======== DATASET ENTRIES ========

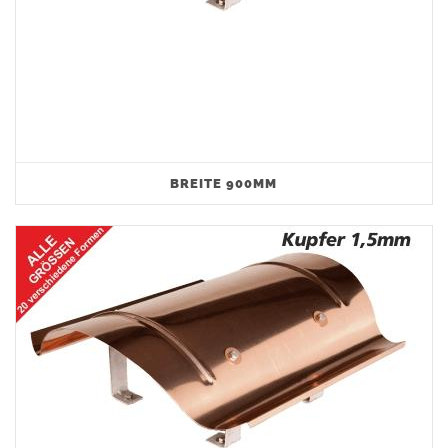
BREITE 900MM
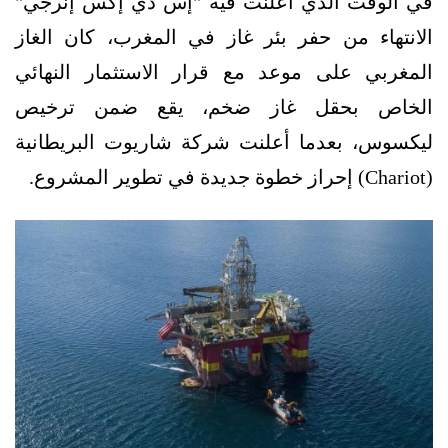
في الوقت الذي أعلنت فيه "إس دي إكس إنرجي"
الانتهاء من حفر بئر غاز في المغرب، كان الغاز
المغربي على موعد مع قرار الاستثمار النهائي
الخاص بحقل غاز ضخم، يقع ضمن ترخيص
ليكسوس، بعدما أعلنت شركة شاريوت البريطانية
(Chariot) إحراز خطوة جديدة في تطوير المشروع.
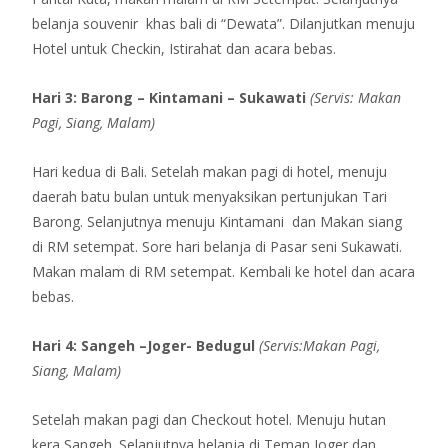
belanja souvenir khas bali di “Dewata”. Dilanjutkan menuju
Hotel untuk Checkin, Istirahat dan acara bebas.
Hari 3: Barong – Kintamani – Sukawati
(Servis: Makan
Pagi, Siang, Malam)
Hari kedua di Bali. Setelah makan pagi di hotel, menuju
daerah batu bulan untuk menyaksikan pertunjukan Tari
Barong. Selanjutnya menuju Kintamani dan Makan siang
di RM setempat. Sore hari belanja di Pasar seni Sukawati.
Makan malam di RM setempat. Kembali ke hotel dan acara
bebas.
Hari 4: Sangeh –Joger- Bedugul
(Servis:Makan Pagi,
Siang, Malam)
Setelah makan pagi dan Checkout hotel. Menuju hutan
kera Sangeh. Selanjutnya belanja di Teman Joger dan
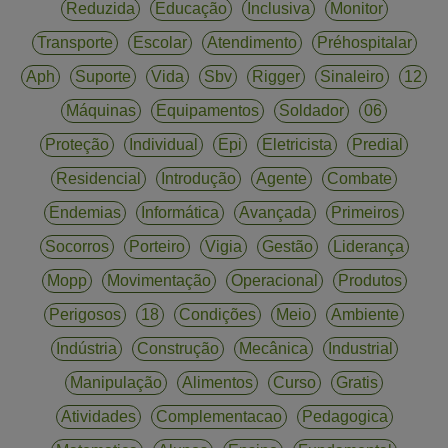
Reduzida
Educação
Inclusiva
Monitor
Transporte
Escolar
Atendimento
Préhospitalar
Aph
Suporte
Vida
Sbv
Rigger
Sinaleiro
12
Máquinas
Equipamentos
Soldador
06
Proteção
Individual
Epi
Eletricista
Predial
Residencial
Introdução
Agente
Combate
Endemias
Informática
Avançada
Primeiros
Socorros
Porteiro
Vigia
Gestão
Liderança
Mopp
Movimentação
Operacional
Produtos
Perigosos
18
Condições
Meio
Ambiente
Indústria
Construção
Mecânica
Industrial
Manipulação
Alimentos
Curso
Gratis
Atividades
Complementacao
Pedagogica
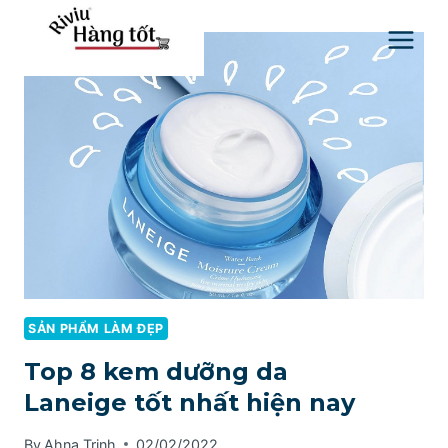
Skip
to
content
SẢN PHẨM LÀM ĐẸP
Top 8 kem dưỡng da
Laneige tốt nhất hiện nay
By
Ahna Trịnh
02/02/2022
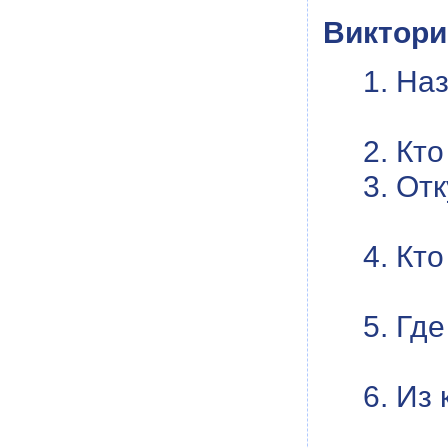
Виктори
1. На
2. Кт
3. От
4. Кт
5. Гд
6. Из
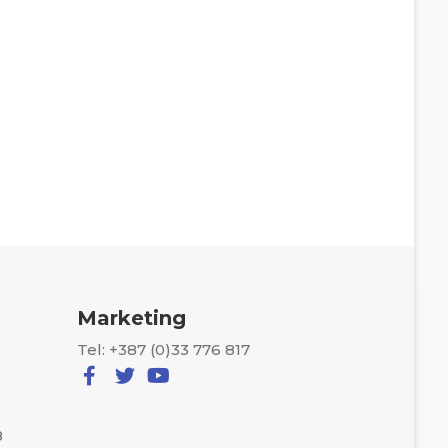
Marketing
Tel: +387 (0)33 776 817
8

========

PROBLEM REQUIREMENTS:
Turn every line of text in the data above into a single numbered list, leaving out blank lines and the picture markers.

TASK RESPONSE:
1. BREITE 900MM
2. في الوقت الذي أعلنت فيه "إس دي إكس إنرجي"
3. الانتهاء من حفر بئر غاز في المغرب، كان الغاز
4. المغربي على موعد مع قرار الاستثمار النهائي
5. الخاص بحقل غاز ضخم، يقع ضمن ترخيص
6. ليكسوس، بعدما أعلنت شركة شاريوت البريطانية
7. (Chariot) إحراز خطوة جديدة في تطوير المشروع.
8. belanja souvenir khas bali di “Dewata”. Dilanjutkan menuju
9. Hotel untuk Checkin, Istirahat dan acara bebas.
10. Hari 3: Barong – Kintamani – Sukawati
11. (Servis: Makan
12. Pagi, Siang, Malam)
13. Hari kedua di Bali. Setelah makan pagi di hotel, menuju
14. daerah batu bulan untuk menyaksikan pertunjukan Tari
15. Barong. Selanjutnya menuju Kintamani dan Makan siang
16. di RM setempat. Sore hari belanja di Pasar seni Sukawati.
17. Makan malam di RM setempat. Kembali ke hotel dan acara
18. bebas.
19. Hari 4: Sangeh –Joger- Bedugul
20. (Servis:Makan Pagi,
21. Siang, Malam)
22. Setelah makan pagi dan Checkout hotel. Menuju hutan
23. kera Sangeh. Selanjutnya belanja di Teman Joger dan
24. Reduzida
25. Educação
26. Inclusiva
27. Monitor
28. Transporte
29. Escolar
30. Atendimento
31. Préhospitalar
32. Aph
33. Suporte
34. Vida
35. Sbv
36. Rigger
37. Sinaleiro
38. 12
39. Máquinas
40. Equipamentos
41. Soldador
42. 06
43. Proteção
44. Individual
45. Epi
46. Eletricista
47. Predial
48. Residencial
49. Introdução
50. Agente
51. Combate
52. Endemias
53. Informática
54. Avançada
55. Primeiros
56. Socorros
57. Porteiro
58. Vigia
59. Gestão
60. Liderança
61. Mopp
62. Movimentação
63. Operacional
64. Produtos
65. Perigosos
66. 18
67. Condições
68. Meio
69. Ambiente
70. Indústria
71. Construção
72. Mecânica
73. Industrial
74. Manipulação
75. Alimentos
76. Curso
77. Gratis
78. Atividades
79. Complementacao
80. Pedagogica
81. Skip
82. to
83. content
84. SẢN PHẨM LÀM ĐẸP
85. Top 8 kem dưỡng da
86. Laneige tốt nhất hiện nay
87. By
88. Ahna Trịnh
89. 02/02/2022
90. Виктори
91. 1. На
92. 2. Кт
93. 3. От
94. 4. Кт
95. 5. Гд
96. 6. Из
97. Marketing
98. Tel: +387 (0)33 776 817
99. 8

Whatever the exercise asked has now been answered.